The Role of Microbiota in Drosophila melanogaster Aging

Abstract

Intestinal microbial communities participate in essential aspects of host biology, including nutrient acquisition, development, immunity, and metabolism. During host aging, dramatic shifts occur in the composition, abundance, and function of the gut microbiota. Although such changes in the microbiota are conserved across species, most studies remain descriptive and at most suggest a correlation between age-related pathology and particular microbes. Therefore, the causal role of the microbiota in host aging has remained a challenging question, in part due to the complexity of the mammalian intestinal microbiota, most of which is not cultivable or genetically amenable. Here, we summarize recent studies in the fruit fly Drosophila melanogaster that have substantially progressed our understanding at the mechanistic level of how gut microbes can modulate host aging.

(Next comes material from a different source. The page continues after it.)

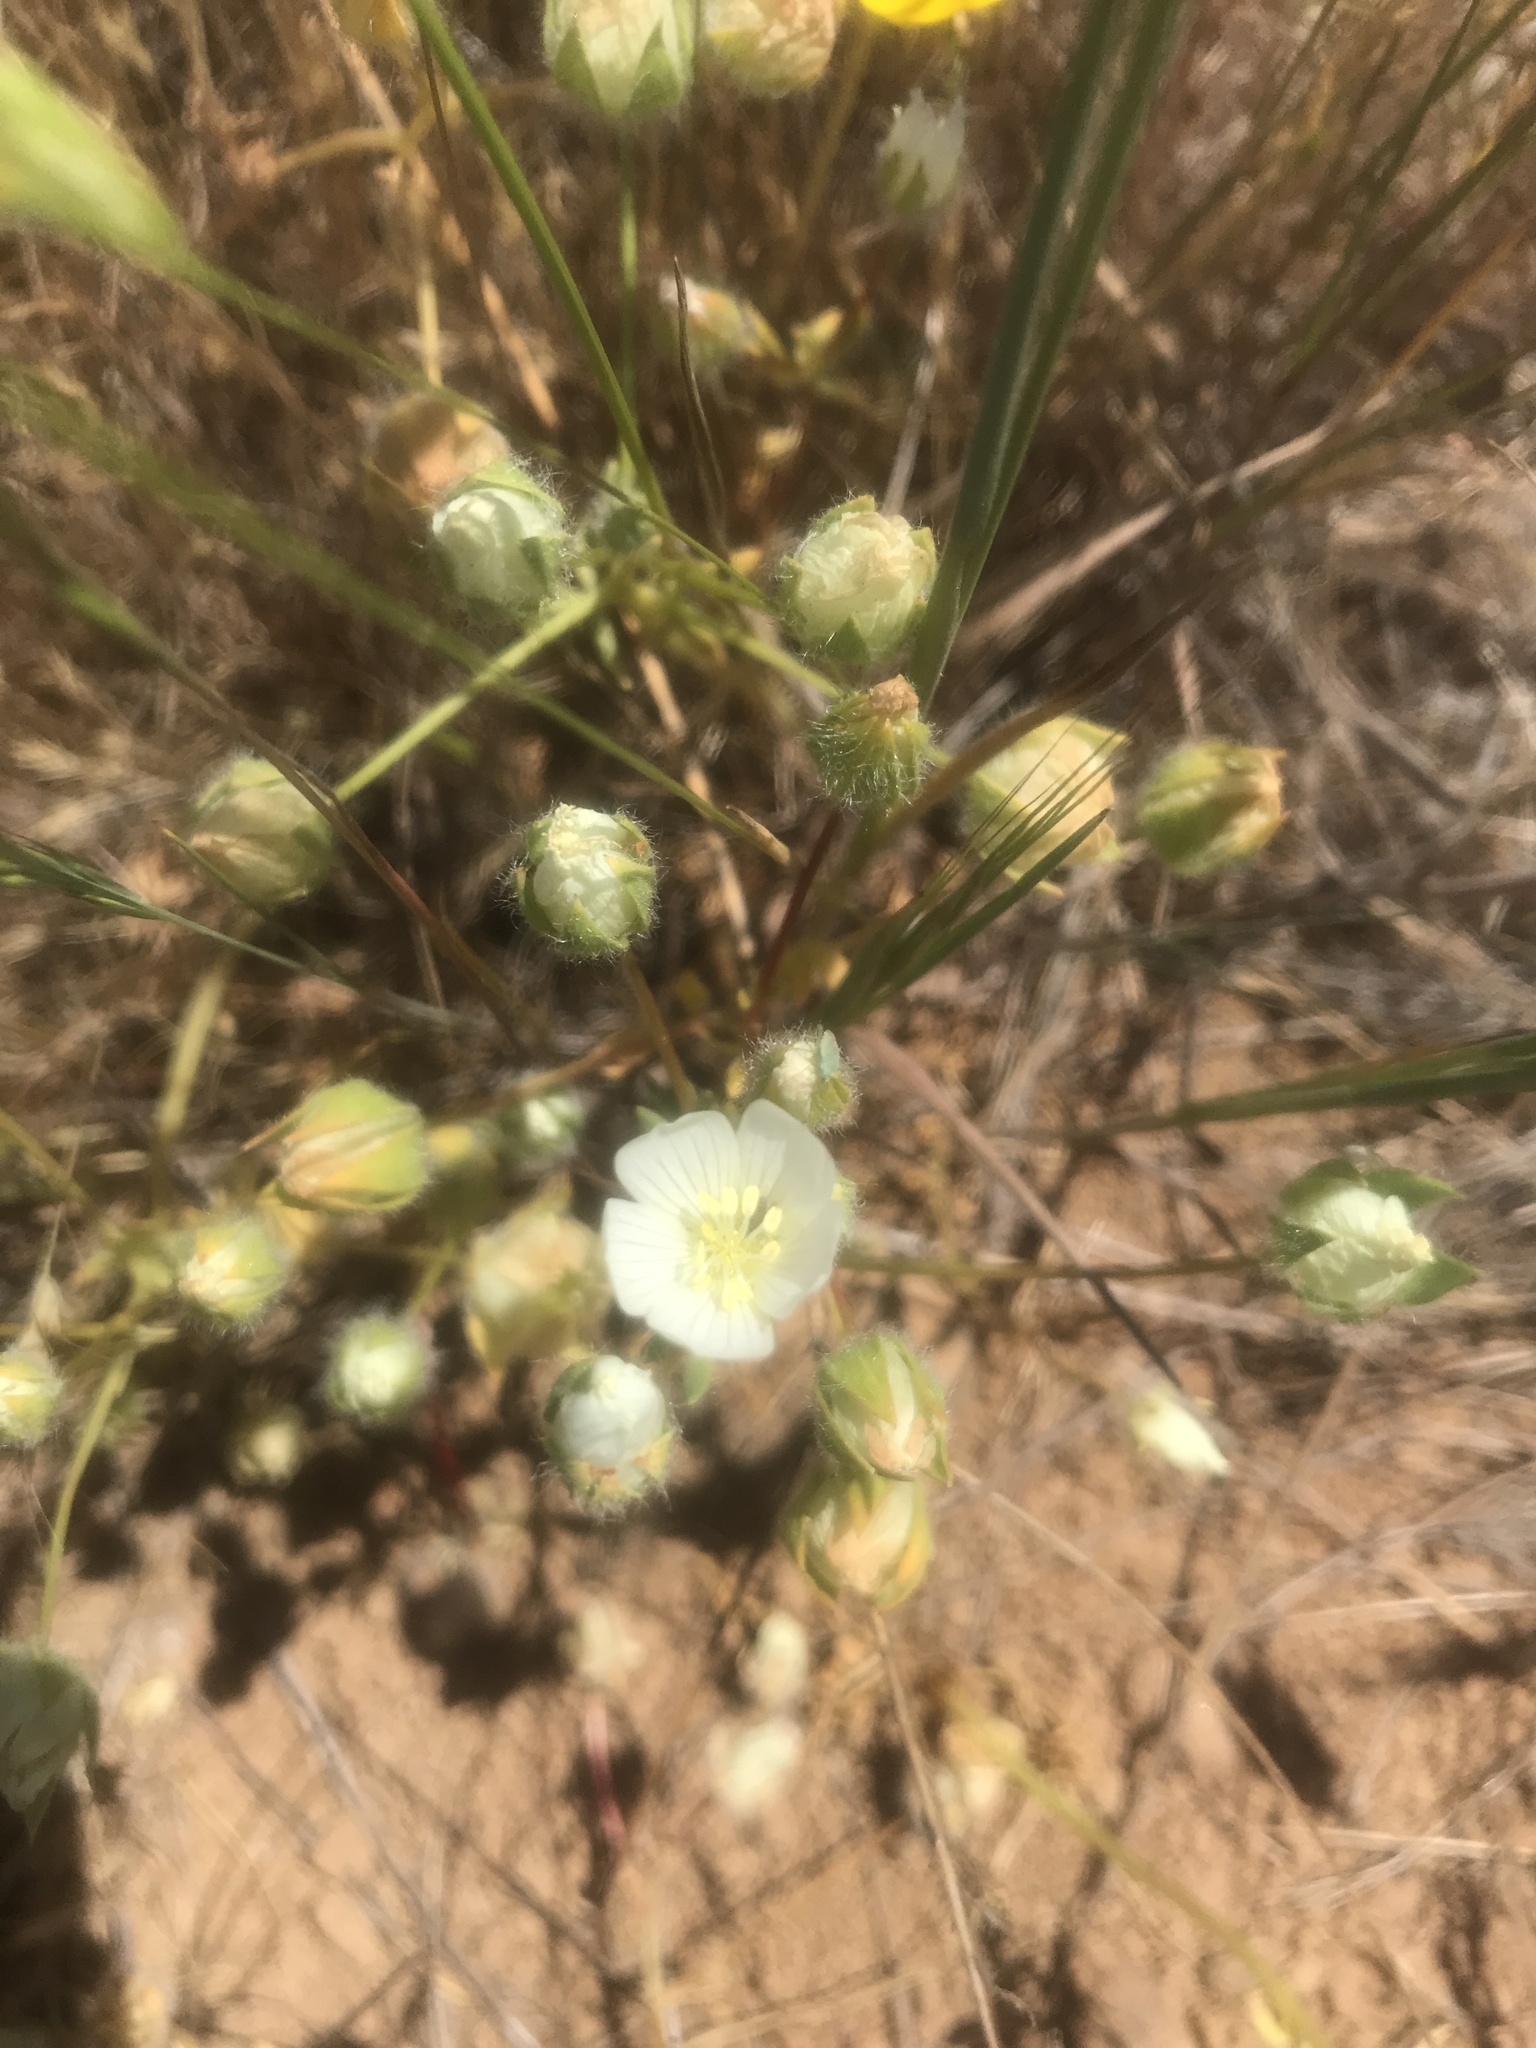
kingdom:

Keywords: aging; drosophila; dysbiosis; dysplasia; intestinal immunity; lifespan; microbiota.

FIGURE 1

Model depicting the impact of microbiota on intestinal homeostasis during aging in Drosophila. In a healthy, young gut (left panel), the microbiota helps to sustain intestinal homeostasis, intestinal integrity, and optimal lifespan. Commensal bacteria like L. plantarum release L-lactate in the intestine. L-lactate enters the intestinal cells via monocarboxylate transporters (MCT) and is oxidized by the host lactate dehydrogenase (LDH), thus generating NADH. NADH is used by the NADPH-oxidase Nox to generate Reactive Oxygen Species (ROS) which stimulate basal intestinal stem cell (ISC) proliferation and differentiation in EnteroBlasts (EB) and Enterocytes (EC) to ensure tissue homeostasis. L. plantarum (Lp) and other commensals such as A. pomorum (Ap) stimulate basal IMD pathway activity by triggering the receptor PGRP-LE and the Relish transcription factor which consequently induces expression of PGRP-SCs and antimicrobial peptides (AMPs)—molecules that control the proliferation of the commensal bacteria. In the aging gut (right panel), the activated FOXO transcription factor boosts Relish activity and AMPs genes expression but suppresses PGRP-SCs expression. Such an environment with an excessive amount of AMPs and reduced production of PGRP-SCs favors the emergence and selection of pathobionts in the commensal community. Such pathobionts like G. morbifer (Gm), L. brevis (Lb), or P. rettgeri (Pr) are resistant to AMPs and release uracil which promotes excessive ROS production via activation of DUOX. DUOX-dependent ROS in turn stimulates uncontrolled ISC proliferation and defective differentiation resulting in gut dysplasia, loss of tissue integrity, and reduced lifespan.